Your answer should be the records below, written out exactly.

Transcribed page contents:

══════

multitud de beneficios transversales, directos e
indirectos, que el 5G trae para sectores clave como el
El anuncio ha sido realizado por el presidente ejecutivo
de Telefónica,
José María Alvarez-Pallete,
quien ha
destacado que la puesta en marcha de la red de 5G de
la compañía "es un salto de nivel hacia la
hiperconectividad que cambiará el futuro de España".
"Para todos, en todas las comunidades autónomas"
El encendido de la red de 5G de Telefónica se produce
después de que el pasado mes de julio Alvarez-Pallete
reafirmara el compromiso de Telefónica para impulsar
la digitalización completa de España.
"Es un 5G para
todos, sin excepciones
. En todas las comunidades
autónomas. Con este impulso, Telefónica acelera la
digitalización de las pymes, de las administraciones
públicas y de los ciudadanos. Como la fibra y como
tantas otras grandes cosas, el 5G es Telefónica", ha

══════

• _Reply to the exercise_
multitud de beneficios transversales, directos e
indirectos, que el 5G trae para sectores clave como el
El anuncio ha sido realizado por el presidente ejecutivo
de Telefónica,
José María Alvarez-Pallete,
quien ha
destacado que la puesta en marcha de la red de 5G de
la compañía "es un salto de nivel hacia la
hiperconectividad que cambiará el futuro de España".
"Para todos, en todas las comunidades autónomas"
El encendido de la red de 5G de Telefónica se produce
después de que el pasado mes de julio Alvarez-Pallete
reafirmara el compromiso de Telefónica para impulsar
la digitalización completa de España.
"Es un 5G para
todos, sin excepciones
. En todas las comunidades
autónomas. Con este impulso, Telefónica acelera la
digitalización de las pymes, de las administraciones
públicas y de los ciudadanos. Como la fibra y como
tantas otras grandes cosas, el 5G es Telefónica", ha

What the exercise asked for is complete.